4. OMELAN KANJENG RATU

471 260 179
                                    

POV KALE

Hampir seharian gue mengerjakan penyuntingan video. Sementara itu, cewek di hadapan gue ini tengah mengerjakan tugas yang dikirimi oleh Javier. Pun menyalin materi-materi yang telah dicatat oleh Gema. Ya seenggaknya ada yang bisa dia kerjakan selama gue sibuk.

Gue sebenarnya masih enggak habis pikir kenapa tiba-tiba dia berani menyatakan perasaannya. Jadi, selama ini dia menganggap gue bukan sebagai seorang sahabat, melainkan sebagai lelaki? Tapi kenapa di antara kami bertiga, yang dipilihnya itu gue? Iya sih, gue lebih ganteng. Tapi kenapa? Apa gue pernah kasih dia pengharapan? Kan yang gue harapkan cuma jadian sama Venya.

Serius, gue sama sekali enggak bermaksud memanfaatkan Aluna untuk situasi yang gue alami sekarang. Tapi, gue enggak tahu harus berbuat apalagi pas lihat Aluna masang muka sedih sewaktu nembak gue. Demi Tuhan, gue enggak bisa lihat dia sedih.
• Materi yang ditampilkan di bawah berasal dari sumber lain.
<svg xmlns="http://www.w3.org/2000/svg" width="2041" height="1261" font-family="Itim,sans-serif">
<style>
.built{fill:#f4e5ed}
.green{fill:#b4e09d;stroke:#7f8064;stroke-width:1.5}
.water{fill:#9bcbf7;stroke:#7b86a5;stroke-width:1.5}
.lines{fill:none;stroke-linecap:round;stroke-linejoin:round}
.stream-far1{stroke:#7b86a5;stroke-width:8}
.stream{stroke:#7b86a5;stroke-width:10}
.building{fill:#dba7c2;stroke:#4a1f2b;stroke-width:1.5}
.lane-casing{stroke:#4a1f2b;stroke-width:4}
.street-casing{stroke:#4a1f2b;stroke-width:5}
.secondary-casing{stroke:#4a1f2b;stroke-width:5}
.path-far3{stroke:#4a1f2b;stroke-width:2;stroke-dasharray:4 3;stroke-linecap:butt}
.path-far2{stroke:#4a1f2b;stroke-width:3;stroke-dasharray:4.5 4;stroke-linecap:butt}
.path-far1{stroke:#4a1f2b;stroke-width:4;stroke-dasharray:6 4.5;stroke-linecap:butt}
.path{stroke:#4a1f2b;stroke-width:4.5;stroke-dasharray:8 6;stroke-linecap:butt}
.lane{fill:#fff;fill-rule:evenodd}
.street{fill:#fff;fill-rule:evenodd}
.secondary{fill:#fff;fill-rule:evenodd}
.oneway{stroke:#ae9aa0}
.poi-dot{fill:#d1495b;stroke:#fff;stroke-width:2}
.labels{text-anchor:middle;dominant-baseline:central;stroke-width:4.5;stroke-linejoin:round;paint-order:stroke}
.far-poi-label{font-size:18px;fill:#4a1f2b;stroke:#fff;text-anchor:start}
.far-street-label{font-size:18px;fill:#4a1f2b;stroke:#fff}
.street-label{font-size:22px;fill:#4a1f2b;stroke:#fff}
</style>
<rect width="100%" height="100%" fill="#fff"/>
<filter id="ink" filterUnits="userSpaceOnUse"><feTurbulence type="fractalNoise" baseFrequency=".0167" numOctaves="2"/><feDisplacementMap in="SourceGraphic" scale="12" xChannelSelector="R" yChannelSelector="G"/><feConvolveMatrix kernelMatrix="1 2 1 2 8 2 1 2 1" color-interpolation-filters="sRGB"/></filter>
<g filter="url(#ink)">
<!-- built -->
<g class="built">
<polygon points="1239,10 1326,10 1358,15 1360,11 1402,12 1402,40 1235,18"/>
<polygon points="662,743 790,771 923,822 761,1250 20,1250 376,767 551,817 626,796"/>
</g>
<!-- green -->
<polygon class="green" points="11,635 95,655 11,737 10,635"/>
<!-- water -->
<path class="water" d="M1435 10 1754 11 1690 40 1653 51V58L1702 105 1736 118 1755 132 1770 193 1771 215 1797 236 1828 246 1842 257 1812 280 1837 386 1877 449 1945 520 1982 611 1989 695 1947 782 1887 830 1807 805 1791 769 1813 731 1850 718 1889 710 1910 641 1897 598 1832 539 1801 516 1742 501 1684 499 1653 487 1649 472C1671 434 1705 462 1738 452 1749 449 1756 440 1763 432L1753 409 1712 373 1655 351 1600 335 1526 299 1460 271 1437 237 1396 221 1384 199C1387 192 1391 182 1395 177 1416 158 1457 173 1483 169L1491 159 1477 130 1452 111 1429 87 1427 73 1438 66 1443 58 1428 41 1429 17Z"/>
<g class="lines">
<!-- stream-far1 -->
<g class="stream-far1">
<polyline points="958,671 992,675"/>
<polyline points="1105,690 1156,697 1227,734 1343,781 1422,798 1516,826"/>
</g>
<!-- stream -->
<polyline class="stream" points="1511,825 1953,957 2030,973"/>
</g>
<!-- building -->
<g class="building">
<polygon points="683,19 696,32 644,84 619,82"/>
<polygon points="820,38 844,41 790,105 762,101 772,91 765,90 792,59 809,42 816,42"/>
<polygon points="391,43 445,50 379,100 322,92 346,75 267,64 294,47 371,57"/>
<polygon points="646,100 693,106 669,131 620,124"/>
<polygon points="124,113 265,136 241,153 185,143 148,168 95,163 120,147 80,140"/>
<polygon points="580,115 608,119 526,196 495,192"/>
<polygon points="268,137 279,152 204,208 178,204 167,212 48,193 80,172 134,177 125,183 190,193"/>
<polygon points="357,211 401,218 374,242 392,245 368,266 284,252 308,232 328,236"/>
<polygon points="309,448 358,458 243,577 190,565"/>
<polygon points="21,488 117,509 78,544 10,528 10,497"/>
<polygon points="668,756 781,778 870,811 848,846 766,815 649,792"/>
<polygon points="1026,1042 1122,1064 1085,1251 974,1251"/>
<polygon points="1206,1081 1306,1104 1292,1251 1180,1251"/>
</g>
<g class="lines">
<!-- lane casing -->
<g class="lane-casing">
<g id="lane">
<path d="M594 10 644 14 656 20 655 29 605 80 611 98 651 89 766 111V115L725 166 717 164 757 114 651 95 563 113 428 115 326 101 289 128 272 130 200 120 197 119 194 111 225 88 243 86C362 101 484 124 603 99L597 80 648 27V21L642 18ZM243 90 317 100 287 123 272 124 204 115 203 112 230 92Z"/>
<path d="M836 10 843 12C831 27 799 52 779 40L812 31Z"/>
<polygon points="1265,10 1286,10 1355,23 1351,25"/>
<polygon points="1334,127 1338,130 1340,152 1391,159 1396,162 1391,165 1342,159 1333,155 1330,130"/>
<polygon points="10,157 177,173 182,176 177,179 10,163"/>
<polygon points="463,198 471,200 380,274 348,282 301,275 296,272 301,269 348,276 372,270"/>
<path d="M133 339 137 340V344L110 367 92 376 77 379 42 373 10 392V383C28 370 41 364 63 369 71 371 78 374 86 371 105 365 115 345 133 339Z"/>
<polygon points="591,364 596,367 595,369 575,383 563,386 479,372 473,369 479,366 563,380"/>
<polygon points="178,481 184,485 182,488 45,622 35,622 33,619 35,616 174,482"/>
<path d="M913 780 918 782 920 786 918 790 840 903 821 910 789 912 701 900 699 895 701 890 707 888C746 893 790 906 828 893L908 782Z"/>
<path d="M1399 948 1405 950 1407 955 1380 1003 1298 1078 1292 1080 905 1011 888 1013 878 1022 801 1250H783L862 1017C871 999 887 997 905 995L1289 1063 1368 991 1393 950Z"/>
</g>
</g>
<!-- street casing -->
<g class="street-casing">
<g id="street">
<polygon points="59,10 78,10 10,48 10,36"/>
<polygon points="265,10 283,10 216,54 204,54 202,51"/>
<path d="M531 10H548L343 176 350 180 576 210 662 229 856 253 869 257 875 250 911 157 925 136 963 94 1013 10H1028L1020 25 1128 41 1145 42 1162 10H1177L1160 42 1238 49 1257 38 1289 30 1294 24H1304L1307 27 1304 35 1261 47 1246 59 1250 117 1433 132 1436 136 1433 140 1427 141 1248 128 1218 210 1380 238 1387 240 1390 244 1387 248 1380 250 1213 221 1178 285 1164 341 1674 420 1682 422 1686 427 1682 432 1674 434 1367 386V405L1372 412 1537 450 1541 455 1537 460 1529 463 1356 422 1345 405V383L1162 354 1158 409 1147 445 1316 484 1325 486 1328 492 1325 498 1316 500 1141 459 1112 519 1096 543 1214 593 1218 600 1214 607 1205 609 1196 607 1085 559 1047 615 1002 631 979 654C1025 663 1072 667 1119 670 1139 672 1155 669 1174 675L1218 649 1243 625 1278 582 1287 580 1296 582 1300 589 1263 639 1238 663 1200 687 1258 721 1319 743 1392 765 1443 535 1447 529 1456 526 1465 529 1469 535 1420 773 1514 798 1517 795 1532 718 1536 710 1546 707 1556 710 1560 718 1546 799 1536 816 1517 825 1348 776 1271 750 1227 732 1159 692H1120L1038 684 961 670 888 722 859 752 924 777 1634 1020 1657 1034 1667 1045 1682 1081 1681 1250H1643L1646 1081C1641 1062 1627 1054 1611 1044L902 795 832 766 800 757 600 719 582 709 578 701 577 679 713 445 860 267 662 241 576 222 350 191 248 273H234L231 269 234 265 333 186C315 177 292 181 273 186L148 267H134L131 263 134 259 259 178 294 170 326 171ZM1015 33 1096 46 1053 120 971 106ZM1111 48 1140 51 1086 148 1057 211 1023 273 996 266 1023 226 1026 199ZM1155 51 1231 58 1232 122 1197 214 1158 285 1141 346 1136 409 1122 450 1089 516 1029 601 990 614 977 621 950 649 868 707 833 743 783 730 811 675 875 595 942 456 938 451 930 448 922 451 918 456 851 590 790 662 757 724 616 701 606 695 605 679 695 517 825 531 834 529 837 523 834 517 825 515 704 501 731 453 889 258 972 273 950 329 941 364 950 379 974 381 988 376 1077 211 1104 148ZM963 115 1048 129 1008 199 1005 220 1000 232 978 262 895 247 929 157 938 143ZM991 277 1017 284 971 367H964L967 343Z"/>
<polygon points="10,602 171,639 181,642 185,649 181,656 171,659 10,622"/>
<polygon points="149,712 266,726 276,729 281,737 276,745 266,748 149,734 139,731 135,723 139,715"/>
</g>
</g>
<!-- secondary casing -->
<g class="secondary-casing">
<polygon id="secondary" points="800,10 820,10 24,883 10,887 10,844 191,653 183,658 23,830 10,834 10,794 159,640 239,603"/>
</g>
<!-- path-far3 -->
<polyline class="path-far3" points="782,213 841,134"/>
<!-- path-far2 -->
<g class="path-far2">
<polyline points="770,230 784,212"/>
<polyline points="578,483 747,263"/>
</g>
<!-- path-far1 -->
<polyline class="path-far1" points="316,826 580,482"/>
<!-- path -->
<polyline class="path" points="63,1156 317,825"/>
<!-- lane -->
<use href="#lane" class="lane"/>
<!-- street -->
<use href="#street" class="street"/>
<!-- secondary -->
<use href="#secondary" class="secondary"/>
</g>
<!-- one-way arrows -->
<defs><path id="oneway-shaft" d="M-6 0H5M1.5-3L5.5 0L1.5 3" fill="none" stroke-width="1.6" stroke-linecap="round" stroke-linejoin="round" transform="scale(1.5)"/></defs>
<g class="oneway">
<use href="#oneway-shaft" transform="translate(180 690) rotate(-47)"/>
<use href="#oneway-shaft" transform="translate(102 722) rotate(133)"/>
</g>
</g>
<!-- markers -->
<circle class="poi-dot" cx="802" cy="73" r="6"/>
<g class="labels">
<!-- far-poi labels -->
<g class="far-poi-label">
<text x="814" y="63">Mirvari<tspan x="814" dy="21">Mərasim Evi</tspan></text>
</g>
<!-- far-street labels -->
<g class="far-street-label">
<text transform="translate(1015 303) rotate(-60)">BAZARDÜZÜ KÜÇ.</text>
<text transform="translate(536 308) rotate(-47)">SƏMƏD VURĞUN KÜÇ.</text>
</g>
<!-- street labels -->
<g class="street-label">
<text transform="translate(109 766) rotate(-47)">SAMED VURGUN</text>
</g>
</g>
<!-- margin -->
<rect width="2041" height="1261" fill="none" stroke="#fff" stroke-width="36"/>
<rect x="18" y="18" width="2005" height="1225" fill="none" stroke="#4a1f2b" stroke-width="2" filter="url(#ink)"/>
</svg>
"Maaf, Na. Lo harus nungguin lama gue gini," kata gue sambil tetap menatap layar laptop.

"Nyantai, Le. Kan gue yang minta ikut lo tadi. Ya gue terima resikonya dong. Toh gue di sini enggak cuma diem doang, kan."

"Ya udah. Beli makanan lagi gih. Gue yang traktir."

"Ng..., makan apa ya yang enak?" Aluna bertopang dagu, hendak berpikir sesuatu. Dia melihat arloji di lengan kiriku. "Eh, udah lewat jam makan siang nih."

Pukul dua siang. "Eh, iya. Ya udah. Makan nasi gih pesen."

"Dunkin donut mana ada nasi, Le...."

"Oh, iya. Maaf. Ya udah kita cabut." Aku segera menutup laptop, dan merapikan segala peralatan.

 "Eh, Le," tiba-tiba Aluna mencondongkan kepalanya sampai-sampai aku memundurkan sedikit kepalaku, "boleh nanya enggak?"

"Boleh, Na, boleh. Tapi jangan ngagetin orang gitu." 

Aluna malah cengengesan, membuat gue menggelengkan kepala. "Nih, ya. Ng..., gue yakin ini bukan waktu yang tepat buat nanya hal ini. Tapi gue penasaran aja. Barang kali gue bisa ngewujudinnya dalam waktu dekat."

 Selesai menutup tas Aluna, lalu gue pun meletakkan kedua tangan di meja dengan jemari yang saling bertaut. "Ya udah. Apaan? Jangan aneh-aneh lagi deh. Udah mumet nih gue."

"Ih, aneh dari mana coba. Malah gue pengen ngasih tawaran ke lo." Aluna menjawabnya dengan penuh semangat, membuat gue menatapnya curiga. "Sebutin satu permintaan lo yang lo pengeeen banget!"

"Cuma satu?"

"Iya. Gue cuma bisa satu."

"Kenapa?"

"Ng..., enggak apa-apa, sih. Cuma takut aja dalam jangka waktu 30 hari ini gue enggak bisa ngewujudinnya. Soalnya pasti enggak gampang bikin lo jatuh cinta ke gue. Apalagi saingan gue nambah jadi dua."

Gue hela napas dan menyandarkan punggung ke sandaran kursi, lalu bersedekap. "Mulai deh anehnya. Emangnya lo mau ngacak-ngacak hidup gue dari bagian mana lagi sih, Na?"

"Ih, Kale mah gitu. Enggak asyik, ah." Aluna berdecak sebal. "Tinggal ngomong aja susah banget. Lagian juga gue enggak niat ngacak-ngacak hidup lo, kok. Cuma ngasih warna dikit aja." Dia terkekeh. "Kan gue cuma minta 30 hari doang. Setelah itu, hak lo mau lanjut apa enggak."

Gue enggan menjawab. Bukan apa. Hanya saja gue merasa Aluna itu agak aneh. Gue rasa ada yang janggal di sini. Dulu, dia enggak pernah bertingkah laku seperti ini. Ya wajar-wajar saja gitu. Ah, gue kangen Aluna yang dulu. 

"Apaan, sih? Ngasih gue adek? Bikin anak?" Perkataan itu yang terlontar begitu saja dariku.

Aluna mendelik, lalu berkata, "Ih, mending gue bikin anak sendiri sama lo!"